Application Programming Interface(API):

An API, or application programming interface, is a set of rules and protocols that allows different software programs to communicate and exchange information with each other. It acts as a kind of intermediary, enabling different programs to interact and work together, even if they are not built using the same programming languages or technologies. API's provide a way for different software programs to talk to each other and share data, helping to create a more interconnected and seamless user experience.

Artificial Intelligence(AI):

the intelligence displayed by machines in performing tasks that typically require human intelligence, such as learning, problem-solving, decision-making, and language understanding. AI is achieved by developing algorithms and systems that can process, analyze, and understand large amounts of data and make decisions based on that data.

Compute Unified Device Architecture(CUDA):

CUDA is a way that computers can work on really hard and big problems by breaking them down into smaller pieces and solving them all at the same time. It helps the computer work faster and better by using special parts inside it called GPUs.

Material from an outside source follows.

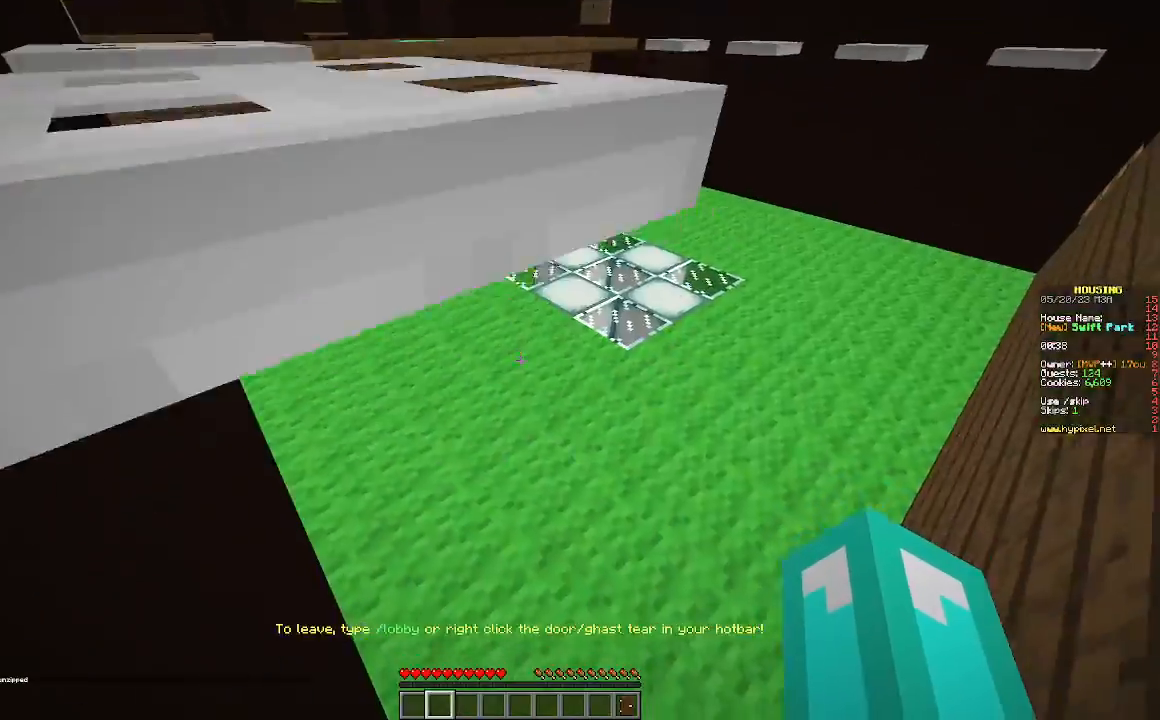
{"keys": ["s"], "mouse": [], "events": []}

It's like when you have lots of friends help you do a puzzle - it goes much faster than if you try to do it all by yourself.

The term "CUDA" is a trademark of NVIDIA Corporation, which developed and popularized the technology.

Data Processing:

The process of preparing raw data for use in a machine learning model, including tasks such as cleaning, transforming, and normalizing the data.

Deep Learning(DL):

A subfield of machine learning that uses deep neural networks with many layers to learn complex patterns from data.

Feature Engineering:

The process of selecting and creating new features from the raw data that can be used to improve the performance of a machine learning model.

Freemium:

You might see the term "Freemium" used often on this site. It simply means that the specific tool that you're looking at has both free and paid options. Typically there is very minimal, but unlimited, usage of the tool at a free tier with more access and features introduced in paid tiers.

Generative Art:

Generative art is a form of art that is created using a computer program or algorithm to generate visual or audio output. It often involves the use of randomness or mathematical rules to create unique, unpredictable, and sometimes chaotic results.

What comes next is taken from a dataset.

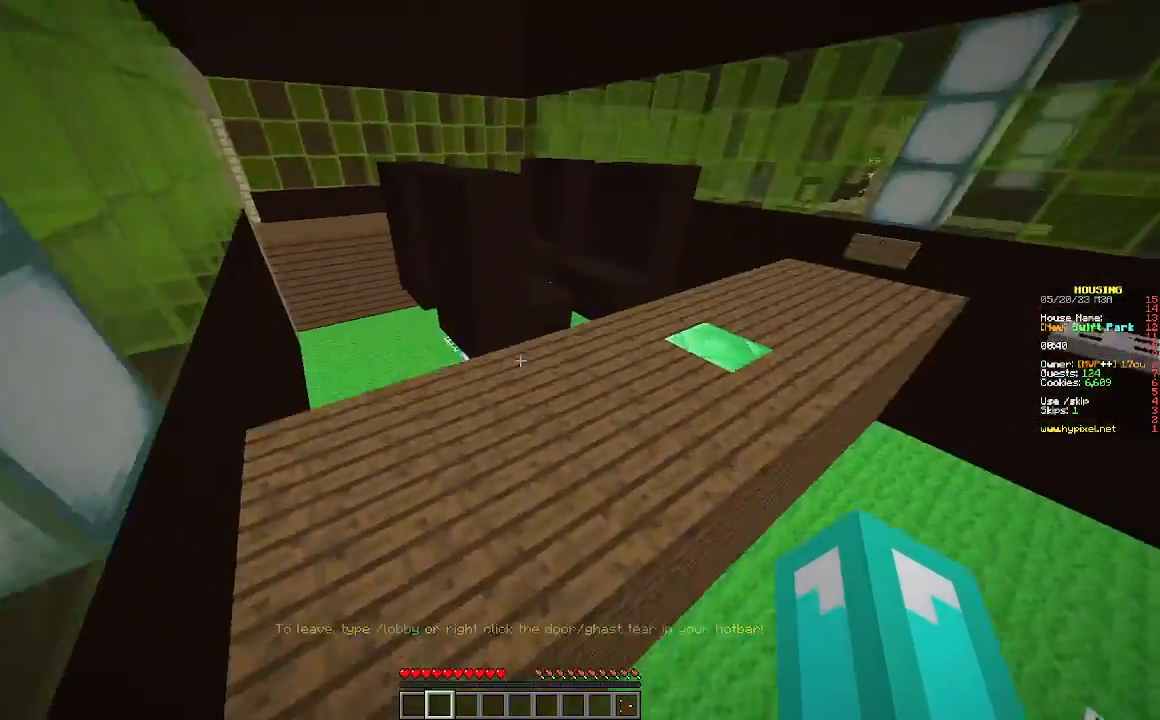
{"keys": ["d", "w"], "mouse": [], "events": [[167, "d", "down"]]}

Generative Pre-trained Transformer(GPT):

GPT stands for Generative Pretrained Transformer. It is a type of large language model developed by OpenAI.

GitHub:

GitHub is a platform for hosting and collaborating on software projects


Google Colab:

Google Colab is an online platform that allows users to share and run Python scripts in the cloud

Graphics Processing Unit(GPU):

A GPU, or graphics processing unit, is a special type of computer chip that is designed to handle the complex calculations needed to display images and video on a computer or other device. It's like the brain of your computer's graphics system, and it's really good at doing lots of math really fast. GPUs are used in many different types of devices, including computers, phones, and gaming consoles. They are especially useful for tasks that require a lot of processing power, like playing video games, rendering 3D graphics, or running machine learning algorithms.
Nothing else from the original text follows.